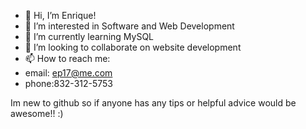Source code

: - 👋 Hi, I’m Enrique!
- 👀 I’m interested in Software and Web Development
- 🌱 I’m currently learning MySQL
- 💞️ I’m looking to collaborate on website development
- 📫 How to reach me:
- email: ep17@me.com
- phone:832-312-5753

Im new to github so if anyone has any tips or helpful advice would be awesome!! :)

<!---
TastyRamyun/TastyRamyun is a ✨ special ✨ repository because its `README.md` (this file) appears on your GitHub profile.
You can click the Preview link to take a look at your changes.
--->
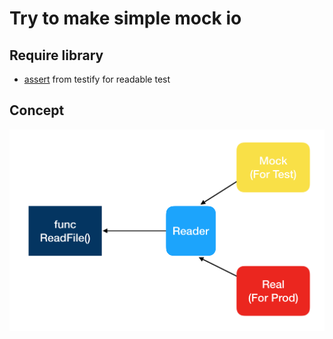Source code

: # Try to make simple mock io

## Require library
- [assert](https://github.com/stretchr/testify/assert) from testify for readable test

## Concept
![concept](https://github.com/ImKK-000/golang-try-to-mock-io/blob/master/img/concept.png?raw=true)
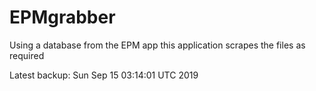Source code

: # EPMgrabber
Using a database from the EPM app this application scrapes the files as required


Latest backup: Sun Sep 15 03:14:01 UTC 2019
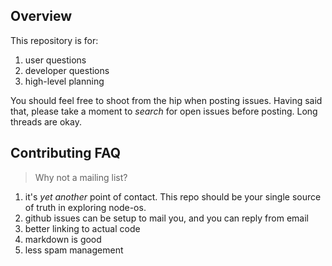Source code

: ## Overview

This repository is for:

1. user questions
2. developer questions
3. high-level planning

You should feel free to shoot from the hip when posting issues.
Having said that, please take a moment to *search* for open issues before posting.
Long threads are okay.

## Contributing FAQ

> Why not a mailing list?

1. it's *yet another* point of contact. This repo should be your single source of truth in exploring node-os.
2. github issues can be setup to mail you, and you can reply from email
3. better linking to actual code
4. markdown is good
5. less spam management
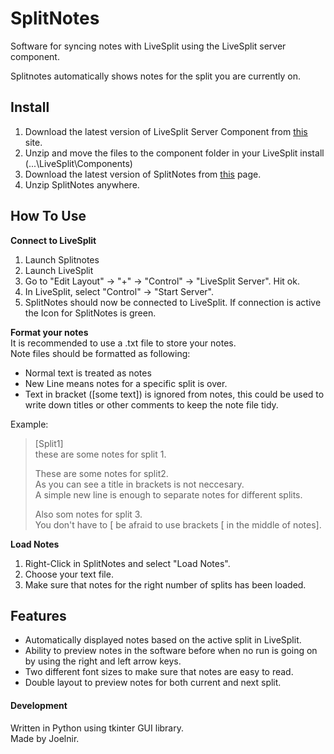 # SplitNotes
Software for syncing notes with LiveSplit using the LiveSplit server component.  
  
Splitnotes automatically shows notes for the split you are currently on.  

## Install
1. Download the latest version of LiveSplit Server Component from [this](https://github.com/LiveSplit/LiveSplit.Server/releases) site.
2. Unzip and move the files to the component folder in your LiveSplit install (...\LiveSplit\Components)
3. Download the latest version of SplitNotes from [this](https://github.com/joelnir/SplitNotes/releases) page.
4. Unzip SplitNotes anywhere.

## How To Use  
**Connect to LiveSplit**  
1. Launch Splitnotes  
2. Launch LiveSplit  
3. Go to "Edit Layout" -> "+" -> "Control" -> "LiveSplit Server". Hit ok.  
4. In LiveSplit, select "Control" -> "Start Server".  
5. SplitNotes should now be connected to LiveSplit. If connection is active the Icon for SplitNotes is green.  

**Format your notes**  
It is recommended to use a .txt file to store your notes.  
Note files should be formatted as following:
  
* Normal text is treated as notes
* New Line means notes for a specific split is over.
* Text in bracket ([some text]) is ignored from notes, this could be used to write down titles or other comments to keep the note file tidy.
  
Example:  
  
>[Split1]  
>these are some notes for split 1.  
>  
>These are some notes for split2.  
>As you can see a title in brackets is not neccesary.  
>A simple new line is enough to separate notes for different splits.  
>  
>Also som notes for split 3.  
>You don't have to [ be afraid to use brackets [ in the middle  of notes].  
  
**Load Notes**  
1. Right-Click in SplitNotes and select "Load Notes".  
2. Choose your text file.  
3. Make sure that notes for the right number of splits has been loaded.  
  
## Features  
  
* Automatically displayed notes based on the active split in LiveSplit.
* Ability to preview notes in the software before when no run is going on by using the right and left arrow keys.
* Two different font sizes to make sure that notes are easy to read.
* Double layout to preview notes for both current and next split.

#### Development
Written in Python using tkinter GUI library.  
Made by Joelnir.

──────

● Work item
Starting with the line that has "## Require library" and ending with the line that has "This repository is", repeat the lines above exactly, omitting every picture.

● Output
## Require library
- [assert](https://github.com/stretchr/testify/assert) from testify for readable test

## Concept
![concept](https://github.com/ImKK-000/golang-try-to-mock-io/blob/master/img/concept.png?raw=true)
Source code

: # EPMgrabber
Using a database from the EPM app this application scrapes the files as required


Latest backup: Sun Sep 15 03:14:01 UTC 2019
Source code

: ## Overview

This repository is for:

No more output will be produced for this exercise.